The membership of the Aviation Safety Advisory Panel is drawn from representative groups including The Australian Aviation Associations Forum, the Regional Aviation Association of Australia, Recreational Aviation Australia and the Australian Airports Association, as well as the two largest airlines. This means the Panel delivers views and expert advice from a wide spectrum of Australian aviation and can focus on the ‘big picture’ issues from a policy perspective rather than individual or sector based interests. At the first meeting the Panel agreed that its work will be supported by technical working groups to be established as required from a pool of interested and suitably qualified people. These working groups, which will look at specific issues, will be tasked and guided by the Aviation Safety Advisory Panel to ensure alignment with agreed strategies and priorities. CASA will shortly be calling for expressions of interest from members of the aviation community interested in being involved in the technical working groups and other activities to support aviation safety.
Issues identified by the Panel for resolution as quickly as possible include pilot medical certification standards, radio frequency use in low level uncontrolled airspace, validation of the principles underpinning the development of the new flying operations suite of regulations, future policy directions to safely support growth in drones and concluding the outstanding actions from the aviation safety regulation review. I am very pleased there was common ground on the need to progress and close off these issues as they all have a high priority and must not be allowed to drag on. The Panel reviewed CASA’s guiding principles for the development and implementation of new safety regulations and, while agreeing they are sound, asked for them to be refreshed. This refresh will focus on a stronger emphasis on risk analysis, simplicity and clarity in the principles supporting the exercise of discretion, the 'uniqueness’ of the Australian aviation environment being seen as an exception rather than the default and timeliness.
You can find out more about the Aviation Safety Advisory Panel and read the minutes of the first meeting.
Your views are in on low level frequencies
The results of consultation on radio frequency use in low level uncontrolled airspace have been released. An analysis of the responses to a CASA discussion paper shows a majority support using the MULTICOM frequency 126.7 at low levels in Class G airspace. Nearly 500 people provided online and written submissions to the discussion paper, which canvassed views on using the MULTICOM or designated Area VHF frequencies.
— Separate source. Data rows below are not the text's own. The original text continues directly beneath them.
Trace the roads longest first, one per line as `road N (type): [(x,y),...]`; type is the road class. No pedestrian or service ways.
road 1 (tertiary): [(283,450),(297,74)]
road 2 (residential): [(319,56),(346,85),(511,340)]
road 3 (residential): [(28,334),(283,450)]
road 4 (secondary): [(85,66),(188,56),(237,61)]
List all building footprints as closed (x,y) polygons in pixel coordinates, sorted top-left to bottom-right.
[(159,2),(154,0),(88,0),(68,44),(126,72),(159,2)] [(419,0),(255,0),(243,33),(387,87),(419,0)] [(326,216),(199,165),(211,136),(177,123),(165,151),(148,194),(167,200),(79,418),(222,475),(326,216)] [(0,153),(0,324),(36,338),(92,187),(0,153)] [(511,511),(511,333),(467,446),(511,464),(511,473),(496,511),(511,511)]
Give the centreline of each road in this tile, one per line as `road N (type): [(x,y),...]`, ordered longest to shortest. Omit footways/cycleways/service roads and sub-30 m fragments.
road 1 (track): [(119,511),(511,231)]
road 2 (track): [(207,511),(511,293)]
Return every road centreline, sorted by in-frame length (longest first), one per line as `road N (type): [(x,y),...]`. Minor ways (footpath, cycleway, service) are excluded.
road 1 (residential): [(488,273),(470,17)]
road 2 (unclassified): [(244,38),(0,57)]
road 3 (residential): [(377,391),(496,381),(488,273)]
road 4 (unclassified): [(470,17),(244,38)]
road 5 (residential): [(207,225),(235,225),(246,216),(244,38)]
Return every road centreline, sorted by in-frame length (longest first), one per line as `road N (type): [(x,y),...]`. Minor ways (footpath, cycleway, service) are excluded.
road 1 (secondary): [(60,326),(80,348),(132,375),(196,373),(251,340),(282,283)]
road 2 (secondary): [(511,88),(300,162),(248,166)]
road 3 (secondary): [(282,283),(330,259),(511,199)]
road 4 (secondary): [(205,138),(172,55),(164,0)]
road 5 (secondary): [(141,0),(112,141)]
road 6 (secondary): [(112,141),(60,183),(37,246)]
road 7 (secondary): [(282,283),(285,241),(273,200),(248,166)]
Supporters of MULTICOM said this frequency has better coverage, high levels of established use and is straightforward to use as it is uniform in all regions. Submissions also emphasised a desire to separate air traffic control services from pilot broadcasts to reduce the risk of over-transmission. While there was majority support for the MULTICOM a number of submissions provided detailed arguments for using Area frequencies. Supporters of Area frequency use pointed to the safety and situational awareness benefits of access to air traffic control services. The Australian Maritime Safety Authority expressed support for Area frequency use due to its advantages for search and rescue, hazard alert broadcasts and information to pilots such as notification of airspace restrictions. A number of respondents also highlighted the importance of a uniform, robust approach to safety education that reinforces pilot responsibility and awareness. CASA will make a policy decision on the low level frequency use issue before the end of 2017. There will be additional consultation and a comprehensive education program for pilots following the decision.
Read the consultation report and submissions.
Comment now on aerodrome rule proposals
An important consultation exercise is underway as part of updating and improving the regulations covering aerodromes. CASA is seeking responses on 11 specific proposals to make changes to Part 139 of the Civil Aviation Safety Regulations and the associated manual of standards. The aim is to make the aerodrome safety requirements more streamlined, flexible and practical. CASA will also seek to reduce regulatory costs and burdens wherever possible. The current aerodrome regulations were made in 2003 and changes in technology, international standards and best practices mean an update is timely. One of the key proposed changes is simplifying the aerodrome certification system. Aerodrome certification would only be required where a terminal instrument flight procedure is provided at an aerodrome or an aerodrome operator chose to seek certification. The category of registered aerodromes would be abolished. This clearer and simpler system would bring a range of benefits to aerodrome operations, including reducing emergency preparedness costs for many aerodromes. Other proposed changes are developing more outcome based standards, introducing a graduated structure for certification requirements, changing requirements for technical inspections and introducing the position of an accountable manager for aerodrome operators. There is a proposed transition phase for the changes of one year for current certified aerodromes and two years for registered aerodromes. Transition would start one year after the amended rules were made.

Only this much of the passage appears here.